CoM | Magic Squares: Crowdsourcing the Magic

Saturday, June 21, 2025
 – Live Presentation with
Margaret Kepner

Session at 12 Noon Atlanta time
(check your time here)

Please join us starting 10 minutes before this session using the following button.

For published CoM presentations please visit the G4G YouTube channel

After this virtual CoM presentation on Zoom, we will meet for an informal social session in a different Zoom space where we can all see each other (see the blue button below).  That Zoom meeting will start around 1pm ET.

Please join the social using the following button:

Magic Squares: Crowdsourcing the Magic

A magic square is a square array of numbers, usually consecutive integers, for which the sum of each row, column, and main diagonal is equal to the same constant. Expressing the numbers in magic squares in visual formats can help to reveal interesting properties and patterns. Although magic squares have been around for thousands of years, there is always more ‘magic’ to be found. Technology has facilitated new ways of exploring the properties of magic squares. I will discuss a distributed computing project that put to rest a longstanding problem concerning magic squares containing knight’s tours, as well as an online contest involving magic squares that ‘hold water.’ These efforts have enriched the subject of magic squares. I will describe several examples of interesting magic squares, and illustrate how I have employed them in developing my artwork.
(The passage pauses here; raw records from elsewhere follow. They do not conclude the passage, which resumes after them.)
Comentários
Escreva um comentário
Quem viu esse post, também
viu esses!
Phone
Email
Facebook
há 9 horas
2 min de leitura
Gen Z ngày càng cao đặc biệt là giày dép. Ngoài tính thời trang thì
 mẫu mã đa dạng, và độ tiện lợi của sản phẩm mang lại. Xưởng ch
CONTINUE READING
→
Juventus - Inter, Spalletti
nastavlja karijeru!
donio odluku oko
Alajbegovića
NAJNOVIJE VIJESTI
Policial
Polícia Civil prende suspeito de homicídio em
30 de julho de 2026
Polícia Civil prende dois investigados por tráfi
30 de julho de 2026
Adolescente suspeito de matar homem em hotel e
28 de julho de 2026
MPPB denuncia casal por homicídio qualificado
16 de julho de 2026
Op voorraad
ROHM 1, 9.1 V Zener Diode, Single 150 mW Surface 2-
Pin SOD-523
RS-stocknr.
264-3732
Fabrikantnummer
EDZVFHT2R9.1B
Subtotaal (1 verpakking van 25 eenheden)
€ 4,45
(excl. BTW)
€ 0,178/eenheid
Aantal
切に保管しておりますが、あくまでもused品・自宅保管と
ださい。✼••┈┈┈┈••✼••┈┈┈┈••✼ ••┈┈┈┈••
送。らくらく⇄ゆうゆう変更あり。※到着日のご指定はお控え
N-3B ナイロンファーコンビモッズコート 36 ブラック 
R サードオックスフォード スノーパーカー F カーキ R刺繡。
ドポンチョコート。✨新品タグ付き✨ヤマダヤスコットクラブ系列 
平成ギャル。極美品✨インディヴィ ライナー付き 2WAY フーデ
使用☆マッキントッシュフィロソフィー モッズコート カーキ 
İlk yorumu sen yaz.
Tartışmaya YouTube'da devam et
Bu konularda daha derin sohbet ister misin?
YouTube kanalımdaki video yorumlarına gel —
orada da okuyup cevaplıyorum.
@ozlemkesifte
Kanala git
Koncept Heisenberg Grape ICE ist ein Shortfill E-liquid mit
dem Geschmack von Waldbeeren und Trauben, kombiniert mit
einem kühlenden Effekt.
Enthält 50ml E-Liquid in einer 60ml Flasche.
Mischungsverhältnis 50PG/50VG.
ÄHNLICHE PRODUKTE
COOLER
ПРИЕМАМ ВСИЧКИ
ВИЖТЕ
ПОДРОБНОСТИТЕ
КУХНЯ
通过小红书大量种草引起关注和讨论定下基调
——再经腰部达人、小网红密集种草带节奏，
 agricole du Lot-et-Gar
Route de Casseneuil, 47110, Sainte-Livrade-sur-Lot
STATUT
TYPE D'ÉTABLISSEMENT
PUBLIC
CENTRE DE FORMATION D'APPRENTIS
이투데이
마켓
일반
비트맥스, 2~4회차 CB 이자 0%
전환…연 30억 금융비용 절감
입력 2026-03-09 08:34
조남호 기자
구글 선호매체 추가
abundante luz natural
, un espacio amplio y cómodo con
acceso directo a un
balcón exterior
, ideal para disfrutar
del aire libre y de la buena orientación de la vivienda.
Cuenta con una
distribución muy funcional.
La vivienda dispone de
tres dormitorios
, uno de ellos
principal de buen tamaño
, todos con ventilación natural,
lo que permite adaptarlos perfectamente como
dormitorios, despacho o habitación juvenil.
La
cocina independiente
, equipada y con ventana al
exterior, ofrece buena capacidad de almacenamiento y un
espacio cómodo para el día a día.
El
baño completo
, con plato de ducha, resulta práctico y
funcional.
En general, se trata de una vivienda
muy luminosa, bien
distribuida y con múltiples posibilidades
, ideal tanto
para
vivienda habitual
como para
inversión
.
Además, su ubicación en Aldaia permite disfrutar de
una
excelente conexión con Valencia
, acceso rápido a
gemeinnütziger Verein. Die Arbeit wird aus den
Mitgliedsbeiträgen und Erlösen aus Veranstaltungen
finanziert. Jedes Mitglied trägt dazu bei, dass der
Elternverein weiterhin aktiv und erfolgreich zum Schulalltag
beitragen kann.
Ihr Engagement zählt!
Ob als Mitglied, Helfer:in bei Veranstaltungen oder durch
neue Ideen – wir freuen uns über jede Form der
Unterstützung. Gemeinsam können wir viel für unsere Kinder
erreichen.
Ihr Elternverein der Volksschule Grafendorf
Margaret Kepner is a mathematical artist living in Washington, DC. Throughout her life, she has been inspired by the logic of mathematics and the beauty of art. She studied math in college and graduate school, but always maintained a strong commitment to making art. Her career has included a variety of positions: astronomer, teacher, programmer, and information systems manager. Her artwork is based on the artistic expression of logical systems through attributes such as pattern, color, and shape. Topics that she has explored include: tessellations, symmetry patterns, edge-matching, group theory, dissections, packing problems, magic squares, modular systems, and number theory. Margaret was first introduced to several of these subjects through columns and books by Martin Gardner.

1 thought on “CoM | Magic Squares: Crowdsourcing the Magic

  1. William Walkington Reply

    The coming ‘Magic Squares: Crowdsourcing the Magic’ CoM Zoom presentation sounds fascinating, and I hope to be able to attend. While exploring topics such as magic tori, area magic squares, polyomino area magic tori, and bimagic queen’s tours, I had already noticed that these displayed interesting patterns. But judging from the quality of Margaret Kepner’s mathematical artwork, I’m sure her presentation will encourage me to experiment further with the graphics of magic squares, spheres and tori!